Jessica Stockholder. “Story of Angle #3,” 2013. Graphite and colored pencil on paper. 11 x 14 in. Courtesy the artist and Barbara Edwards Contemporary.
In this week’s roundup Jessica Stockholder explores drawing in multiple dimensions, Richard Serra presents early experiments with nontraditional materials, James Turrell delves into light, and much more.
- Jessica Stockholder has a solo exhibition at Barbara Edwards Contemporary (Toronto, Ontario). Jessica Stockholder explores the realm of two-dimensional composition and three-dimensional space, through the layering of color, found object and text. In the drawings included in this exhibition, the artist develops her own hieroglyph as a way of reading images. The show runs through June 8.
- Mika Rottenberg‘s new exhibition Sneeze to Squeeze features a series of works that together reveal an imaginative world full of surreal scenarios and claustrophobic settings. The exhibition is view at at Magasin 3 (Stockholm, Sweden) through June 2.
- Mike Kelley: Eternity is a Long Time is on view at HangarBicocca (Milan, Italy). The exhibition features Extracurricular Activity Projective Reconstruction #1 (A Domestic Scene) and Runway for Interactive DJ Event, two installations that constitute a fundamental turning point in Kelley‘s research, and the dawn of what was to be the late artists’s most prolific creative period. The show closes August 9.
- I, YOU, WE is at the Whitney Museum of Art (New York, NY) with works by Catherine Opie, Cindy Sherman, Kiki Smith, and Carrie Mae Weems, among others. The exhibition, drawn from the museum’s collection of works made in the eighties and early nineties, is on view through September 1.
- Richard Serra: Early Work is up at David Zwirner (New York, NY). Dating from 1966 to 1971, the works on view, drawn from museum and private collections, represent the beginning of Serra‘s experiments with nontraditional materials, such as vulcanized rubber, neon, lead, and steel. Also featured is a program of the artist’s films from the same period. The exhibition runs through June 15.

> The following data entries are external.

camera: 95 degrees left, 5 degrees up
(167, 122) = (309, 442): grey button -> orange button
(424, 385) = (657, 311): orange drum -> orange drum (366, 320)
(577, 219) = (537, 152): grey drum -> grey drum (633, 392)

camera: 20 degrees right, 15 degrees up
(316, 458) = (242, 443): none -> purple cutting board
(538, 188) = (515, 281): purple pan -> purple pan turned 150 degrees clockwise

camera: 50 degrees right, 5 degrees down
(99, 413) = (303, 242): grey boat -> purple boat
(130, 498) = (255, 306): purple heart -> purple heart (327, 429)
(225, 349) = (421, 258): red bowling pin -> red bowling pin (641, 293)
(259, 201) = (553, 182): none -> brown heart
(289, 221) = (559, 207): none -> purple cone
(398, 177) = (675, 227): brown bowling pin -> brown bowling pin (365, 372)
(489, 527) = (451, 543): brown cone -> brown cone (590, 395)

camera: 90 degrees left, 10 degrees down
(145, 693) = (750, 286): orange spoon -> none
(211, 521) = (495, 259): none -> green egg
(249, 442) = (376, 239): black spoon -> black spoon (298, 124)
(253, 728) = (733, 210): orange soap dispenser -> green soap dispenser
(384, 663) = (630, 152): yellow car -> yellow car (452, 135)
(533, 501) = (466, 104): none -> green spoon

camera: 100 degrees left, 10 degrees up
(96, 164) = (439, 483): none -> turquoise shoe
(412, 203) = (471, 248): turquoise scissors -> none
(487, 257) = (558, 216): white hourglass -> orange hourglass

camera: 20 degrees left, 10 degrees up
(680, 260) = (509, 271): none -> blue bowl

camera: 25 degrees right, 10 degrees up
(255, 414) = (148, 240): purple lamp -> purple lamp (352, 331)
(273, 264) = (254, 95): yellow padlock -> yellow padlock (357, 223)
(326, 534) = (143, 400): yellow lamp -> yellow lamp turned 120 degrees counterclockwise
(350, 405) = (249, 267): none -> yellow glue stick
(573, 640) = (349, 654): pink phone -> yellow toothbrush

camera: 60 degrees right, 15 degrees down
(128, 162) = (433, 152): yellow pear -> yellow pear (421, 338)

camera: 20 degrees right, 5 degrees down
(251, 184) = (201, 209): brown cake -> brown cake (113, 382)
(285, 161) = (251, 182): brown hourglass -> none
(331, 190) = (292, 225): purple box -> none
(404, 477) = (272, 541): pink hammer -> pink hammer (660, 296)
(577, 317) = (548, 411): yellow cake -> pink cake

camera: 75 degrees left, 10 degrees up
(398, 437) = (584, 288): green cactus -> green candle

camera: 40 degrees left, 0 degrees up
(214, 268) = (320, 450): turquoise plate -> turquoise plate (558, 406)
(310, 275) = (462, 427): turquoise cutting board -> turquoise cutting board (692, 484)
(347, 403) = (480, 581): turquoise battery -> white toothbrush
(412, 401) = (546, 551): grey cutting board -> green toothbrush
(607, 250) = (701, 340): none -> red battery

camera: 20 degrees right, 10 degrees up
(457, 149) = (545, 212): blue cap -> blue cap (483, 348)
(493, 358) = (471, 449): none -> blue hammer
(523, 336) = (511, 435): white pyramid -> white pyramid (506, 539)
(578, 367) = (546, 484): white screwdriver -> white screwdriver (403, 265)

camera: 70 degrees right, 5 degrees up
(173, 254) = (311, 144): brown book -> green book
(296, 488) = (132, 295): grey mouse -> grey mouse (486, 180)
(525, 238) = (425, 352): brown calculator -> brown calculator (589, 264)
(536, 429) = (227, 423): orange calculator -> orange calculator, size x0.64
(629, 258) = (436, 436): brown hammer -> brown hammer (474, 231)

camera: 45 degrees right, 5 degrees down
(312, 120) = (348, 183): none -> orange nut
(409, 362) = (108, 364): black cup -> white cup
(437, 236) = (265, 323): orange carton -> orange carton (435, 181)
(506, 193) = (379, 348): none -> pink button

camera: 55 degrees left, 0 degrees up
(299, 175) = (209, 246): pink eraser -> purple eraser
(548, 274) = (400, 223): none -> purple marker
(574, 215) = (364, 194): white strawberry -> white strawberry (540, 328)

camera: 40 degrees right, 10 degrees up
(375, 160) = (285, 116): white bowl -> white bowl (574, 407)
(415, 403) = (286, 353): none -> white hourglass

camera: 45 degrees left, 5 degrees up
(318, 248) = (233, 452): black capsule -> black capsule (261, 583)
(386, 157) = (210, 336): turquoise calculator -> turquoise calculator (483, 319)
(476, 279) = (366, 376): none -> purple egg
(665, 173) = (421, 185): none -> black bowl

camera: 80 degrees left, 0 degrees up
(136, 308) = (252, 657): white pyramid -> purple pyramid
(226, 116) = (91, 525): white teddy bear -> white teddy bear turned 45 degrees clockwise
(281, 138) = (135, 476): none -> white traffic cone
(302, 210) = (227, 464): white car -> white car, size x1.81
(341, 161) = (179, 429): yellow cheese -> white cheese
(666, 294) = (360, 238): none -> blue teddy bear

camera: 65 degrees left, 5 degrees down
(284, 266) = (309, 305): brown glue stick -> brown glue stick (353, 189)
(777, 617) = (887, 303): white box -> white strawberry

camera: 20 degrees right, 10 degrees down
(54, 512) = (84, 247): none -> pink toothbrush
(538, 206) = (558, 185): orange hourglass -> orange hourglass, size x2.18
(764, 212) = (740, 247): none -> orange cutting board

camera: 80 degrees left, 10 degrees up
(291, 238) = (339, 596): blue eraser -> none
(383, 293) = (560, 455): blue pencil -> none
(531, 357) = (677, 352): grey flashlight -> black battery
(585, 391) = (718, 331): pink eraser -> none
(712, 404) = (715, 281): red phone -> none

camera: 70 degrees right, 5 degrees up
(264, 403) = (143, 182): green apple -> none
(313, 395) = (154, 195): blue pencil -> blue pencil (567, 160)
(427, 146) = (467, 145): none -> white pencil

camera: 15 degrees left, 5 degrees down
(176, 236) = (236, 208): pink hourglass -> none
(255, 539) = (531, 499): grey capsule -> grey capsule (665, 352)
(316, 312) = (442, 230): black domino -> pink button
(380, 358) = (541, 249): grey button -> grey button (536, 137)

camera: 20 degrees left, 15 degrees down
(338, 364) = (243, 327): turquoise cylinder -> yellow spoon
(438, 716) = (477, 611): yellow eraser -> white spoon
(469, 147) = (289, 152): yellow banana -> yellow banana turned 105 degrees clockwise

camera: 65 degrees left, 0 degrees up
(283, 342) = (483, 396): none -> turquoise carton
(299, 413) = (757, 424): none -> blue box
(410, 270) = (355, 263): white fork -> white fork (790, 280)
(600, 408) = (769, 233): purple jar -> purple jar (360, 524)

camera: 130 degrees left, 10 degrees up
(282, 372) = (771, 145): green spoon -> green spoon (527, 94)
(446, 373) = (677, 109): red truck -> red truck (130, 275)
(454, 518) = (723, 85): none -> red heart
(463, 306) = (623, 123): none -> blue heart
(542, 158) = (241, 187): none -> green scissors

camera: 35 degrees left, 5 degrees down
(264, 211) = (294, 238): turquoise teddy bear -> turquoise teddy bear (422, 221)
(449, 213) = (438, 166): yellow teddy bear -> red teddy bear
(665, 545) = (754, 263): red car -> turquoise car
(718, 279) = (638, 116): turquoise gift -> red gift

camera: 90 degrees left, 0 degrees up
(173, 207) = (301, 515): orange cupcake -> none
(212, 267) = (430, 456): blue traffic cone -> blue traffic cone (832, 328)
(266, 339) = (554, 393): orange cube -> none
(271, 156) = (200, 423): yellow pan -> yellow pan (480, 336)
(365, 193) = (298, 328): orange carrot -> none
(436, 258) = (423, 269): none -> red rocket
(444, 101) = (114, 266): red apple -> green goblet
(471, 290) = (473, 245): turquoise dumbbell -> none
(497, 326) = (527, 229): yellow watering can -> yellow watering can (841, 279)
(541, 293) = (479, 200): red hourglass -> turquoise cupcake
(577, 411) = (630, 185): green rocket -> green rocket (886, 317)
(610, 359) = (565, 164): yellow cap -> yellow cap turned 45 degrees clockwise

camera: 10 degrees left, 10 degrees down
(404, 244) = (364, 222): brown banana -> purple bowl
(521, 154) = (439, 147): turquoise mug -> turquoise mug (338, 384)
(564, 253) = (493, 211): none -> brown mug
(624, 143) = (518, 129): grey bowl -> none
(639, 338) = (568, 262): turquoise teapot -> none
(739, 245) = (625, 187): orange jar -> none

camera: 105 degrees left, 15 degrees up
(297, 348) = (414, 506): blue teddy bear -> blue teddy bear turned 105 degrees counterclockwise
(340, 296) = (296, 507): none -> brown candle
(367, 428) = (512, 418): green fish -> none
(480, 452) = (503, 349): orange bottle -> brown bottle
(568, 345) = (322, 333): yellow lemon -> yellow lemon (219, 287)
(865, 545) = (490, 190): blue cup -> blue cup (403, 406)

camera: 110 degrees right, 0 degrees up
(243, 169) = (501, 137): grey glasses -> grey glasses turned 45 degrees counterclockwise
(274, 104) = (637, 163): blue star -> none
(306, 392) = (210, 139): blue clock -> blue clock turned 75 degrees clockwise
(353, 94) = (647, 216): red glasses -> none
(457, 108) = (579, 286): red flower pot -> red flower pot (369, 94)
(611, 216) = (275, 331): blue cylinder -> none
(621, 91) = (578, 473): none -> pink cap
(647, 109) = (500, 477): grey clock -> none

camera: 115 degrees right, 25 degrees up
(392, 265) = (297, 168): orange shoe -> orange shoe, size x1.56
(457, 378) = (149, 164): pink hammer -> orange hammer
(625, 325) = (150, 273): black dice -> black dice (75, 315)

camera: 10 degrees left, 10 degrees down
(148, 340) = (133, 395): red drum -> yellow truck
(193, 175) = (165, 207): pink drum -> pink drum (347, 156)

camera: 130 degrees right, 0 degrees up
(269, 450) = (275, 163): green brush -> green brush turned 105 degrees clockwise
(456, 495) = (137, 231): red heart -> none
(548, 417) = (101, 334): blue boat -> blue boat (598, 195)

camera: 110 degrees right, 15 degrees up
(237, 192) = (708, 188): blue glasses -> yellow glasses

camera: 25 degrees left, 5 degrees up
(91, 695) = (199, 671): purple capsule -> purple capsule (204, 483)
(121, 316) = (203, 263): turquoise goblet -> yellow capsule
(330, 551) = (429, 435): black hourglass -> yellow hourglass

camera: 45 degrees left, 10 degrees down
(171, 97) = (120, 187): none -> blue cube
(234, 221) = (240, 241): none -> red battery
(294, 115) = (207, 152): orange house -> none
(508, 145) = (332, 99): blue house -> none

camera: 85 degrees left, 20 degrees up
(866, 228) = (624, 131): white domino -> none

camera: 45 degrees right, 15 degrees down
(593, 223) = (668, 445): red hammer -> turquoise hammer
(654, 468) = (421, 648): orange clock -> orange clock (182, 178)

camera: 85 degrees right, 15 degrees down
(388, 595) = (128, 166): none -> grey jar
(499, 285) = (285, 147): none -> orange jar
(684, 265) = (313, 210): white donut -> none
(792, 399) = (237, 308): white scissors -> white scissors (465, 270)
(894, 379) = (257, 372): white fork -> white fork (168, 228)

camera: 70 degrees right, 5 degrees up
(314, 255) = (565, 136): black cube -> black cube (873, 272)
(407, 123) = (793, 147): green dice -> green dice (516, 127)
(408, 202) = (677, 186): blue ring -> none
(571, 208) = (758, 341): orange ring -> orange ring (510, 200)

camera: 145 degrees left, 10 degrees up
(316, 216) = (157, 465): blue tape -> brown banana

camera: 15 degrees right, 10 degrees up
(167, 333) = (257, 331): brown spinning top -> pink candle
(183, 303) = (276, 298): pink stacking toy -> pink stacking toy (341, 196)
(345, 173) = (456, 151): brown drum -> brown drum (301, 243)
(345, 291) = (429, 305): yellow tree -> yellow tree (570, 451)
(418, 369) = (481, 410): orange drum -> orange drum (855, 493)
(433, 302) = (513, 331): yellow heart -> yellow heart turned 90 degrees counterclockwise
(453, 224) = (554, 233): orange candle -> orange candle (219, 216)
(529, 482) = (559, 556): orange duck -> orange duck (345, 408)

- Laurie Anderson’s From the Air is at the University of Michigan Museum of Art (Ann Arbor, MI). The installation consists of a clay sculpture with projected video that features a miniature version of Laurie Anderson telling a story, seated with her dog, Lolabelle. The exhibition builds from Lolabelle’s realization during a walk to the beach that she is prey for a group of turkey vultures. The work is on view through August 11.